You are not allowed to access this app. okta-angular-oie-sample-quickstart

martin.b · May 30, 2023, 1:52pm

I am trying to use the self hosted js widget, however when I use the okta-angular-oie-sample-quickstart I get the error:
“You are not allowed to access this app. To request access, contact an admin.”
this comes back from a POST to /idp/idx/identify made by the Okta js library which returns 401.
However when I use the same clientId and user with the redirect method the authentication succeeds.

I have double checked the set up instructions and cannot see any differences in my dev Okta instance.

Also in the system logs I see the following three events:
[Evaluation of sign-on policy][ALLOW]
[User login to Okta][SUCCESS]
[User single sign on to app][SUCCESS]

which might imply that the login was successful, however I get the above error and get bounced back to the widget login prompt.

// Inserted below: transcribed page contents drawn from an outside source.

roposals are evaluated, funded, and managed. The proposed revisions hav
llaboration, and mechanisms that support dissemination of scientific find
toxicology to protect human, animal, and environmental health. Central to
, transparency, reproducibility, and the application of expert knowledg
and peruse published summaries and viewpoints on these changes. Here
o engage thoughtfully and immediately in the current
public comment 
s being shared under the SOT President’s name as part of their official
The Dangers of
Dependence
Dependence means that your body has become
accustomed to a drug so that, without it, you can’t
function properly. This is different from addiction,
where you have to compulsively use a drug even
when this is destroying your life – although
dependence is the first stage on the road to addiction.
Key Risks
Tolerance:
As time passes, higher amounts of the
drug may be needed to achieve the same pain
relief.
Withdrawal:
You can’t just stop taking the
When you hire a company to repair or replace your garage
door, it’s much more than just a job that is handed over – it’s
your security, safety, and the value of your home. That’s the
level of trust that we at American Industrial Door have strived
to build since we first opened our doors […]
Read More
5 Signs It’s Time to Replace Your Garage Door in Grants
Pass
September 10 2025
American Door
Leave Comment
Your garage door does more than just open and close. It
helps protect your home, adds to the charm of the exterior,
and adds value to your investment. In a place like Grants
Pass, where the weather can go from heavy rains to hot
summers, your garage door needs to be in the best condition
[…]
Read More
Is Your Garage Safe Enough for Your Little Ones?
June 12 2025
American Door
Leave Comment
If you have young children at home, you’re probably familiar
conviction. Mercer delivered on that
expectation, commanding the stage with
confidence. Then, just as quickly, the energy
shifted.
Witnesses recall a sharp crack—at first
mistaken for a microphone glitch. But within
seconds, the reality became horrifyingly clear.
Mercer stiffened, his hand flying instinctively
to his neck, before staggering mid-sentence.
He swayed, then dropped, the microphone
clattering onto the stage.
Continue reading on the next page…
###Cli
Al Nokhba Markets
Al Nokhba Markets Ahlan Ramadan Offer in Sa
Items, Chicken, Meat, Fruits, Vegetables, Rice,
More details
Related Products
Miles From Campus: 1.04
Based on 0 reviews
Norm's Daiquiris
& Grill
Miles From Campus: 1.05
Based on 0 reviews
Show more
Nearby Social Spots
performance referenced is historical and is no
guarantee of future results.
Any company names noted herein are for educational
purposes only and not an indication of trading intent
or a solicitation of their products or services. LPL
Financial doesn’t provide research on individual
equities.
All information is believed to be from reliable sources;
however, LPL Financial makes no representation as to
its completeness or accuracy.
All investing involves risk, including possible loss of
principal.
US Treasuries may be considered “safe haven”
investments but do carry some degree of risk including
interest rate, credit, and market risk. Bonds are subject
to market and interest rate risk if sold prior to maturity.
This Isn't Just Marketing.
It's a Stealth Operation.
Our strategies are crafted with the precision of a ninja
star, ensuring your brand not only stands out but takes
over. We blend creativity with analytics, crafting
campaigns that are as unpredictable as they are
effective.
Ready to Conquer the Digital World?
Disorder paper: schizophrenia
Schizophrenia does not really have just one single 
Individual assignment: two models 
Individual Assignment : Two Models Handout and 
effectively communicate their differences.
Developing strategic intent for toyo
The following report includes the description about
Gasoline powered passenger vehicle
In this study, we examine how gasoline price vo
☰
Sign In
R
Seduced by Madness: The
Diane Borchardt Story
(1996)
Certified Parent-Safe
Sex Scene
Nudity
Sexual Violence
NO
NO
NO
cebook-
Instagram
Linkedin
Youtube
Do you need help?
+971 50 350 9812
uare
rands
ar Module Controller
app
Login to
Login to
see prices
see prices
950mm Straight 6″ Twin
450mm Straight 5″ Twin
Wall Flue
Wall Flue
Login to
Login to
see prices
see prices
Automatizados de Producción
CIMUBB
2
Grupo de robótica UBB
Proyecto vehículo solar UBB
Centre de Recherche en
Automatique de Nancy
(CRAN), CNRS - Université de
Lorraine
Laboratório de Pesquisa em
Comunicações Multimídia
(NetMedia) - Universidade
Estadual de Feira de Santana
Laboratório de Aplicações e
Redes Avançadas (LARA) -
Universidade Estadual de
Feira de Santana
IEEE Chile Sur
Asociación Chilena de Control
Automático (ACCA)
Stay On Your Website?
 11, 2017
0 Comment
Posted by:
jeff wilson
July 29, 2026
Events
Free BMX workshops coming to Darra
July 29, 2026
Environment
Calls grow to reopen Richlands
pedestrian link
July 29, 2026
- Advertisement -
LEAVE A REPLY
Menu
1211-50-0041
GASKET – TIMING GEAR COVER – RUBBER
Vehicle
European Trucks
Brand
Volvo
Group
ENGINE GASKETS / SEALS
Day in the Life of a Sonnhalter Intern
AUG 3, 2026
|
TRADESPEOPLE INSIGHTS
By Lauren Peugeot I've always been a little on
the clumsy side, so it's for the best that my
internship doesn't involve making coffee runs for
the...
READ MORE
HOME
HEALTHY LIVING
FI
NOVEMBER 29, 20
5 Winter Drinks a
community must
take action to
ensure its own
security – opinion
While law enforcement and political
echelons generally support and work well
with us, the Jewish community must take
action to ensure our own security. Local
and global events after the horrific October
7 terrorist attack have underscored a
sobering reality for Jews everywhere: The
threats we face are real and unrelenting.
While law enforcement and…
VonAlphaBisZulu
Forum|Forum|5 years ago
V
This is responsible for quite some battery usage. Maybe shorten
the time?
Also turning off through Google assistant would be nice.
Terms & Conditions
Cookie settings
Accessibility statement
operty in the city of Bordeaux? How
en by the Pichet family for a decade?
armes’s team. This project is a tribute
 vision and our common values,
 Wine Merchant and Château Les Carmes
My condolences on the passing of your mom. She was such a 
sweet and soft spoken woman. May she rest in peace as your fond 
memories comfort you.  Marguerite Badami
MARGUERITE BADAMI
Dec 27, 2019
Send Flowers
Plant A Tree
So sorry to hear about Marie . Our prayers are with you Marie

Does anyone have any suggestions about what I can investigate or even better, what am I doing wrong.

martin.b · May 30, 2023, 2:38pm

SOLVED:
If anyone else comes across this error for these Interaction Code flows, there are three places to enable it.

On the org itself (otherwise you can’t set the next two)
On the authentication server (this was missing for me)
On the application

It is a shame the system logs did not indicate the failure in some way.

system · May 31, 2023, 2:38pm

This topic was automatically closed 24 hours after the last reply. New replies are no longer allowed.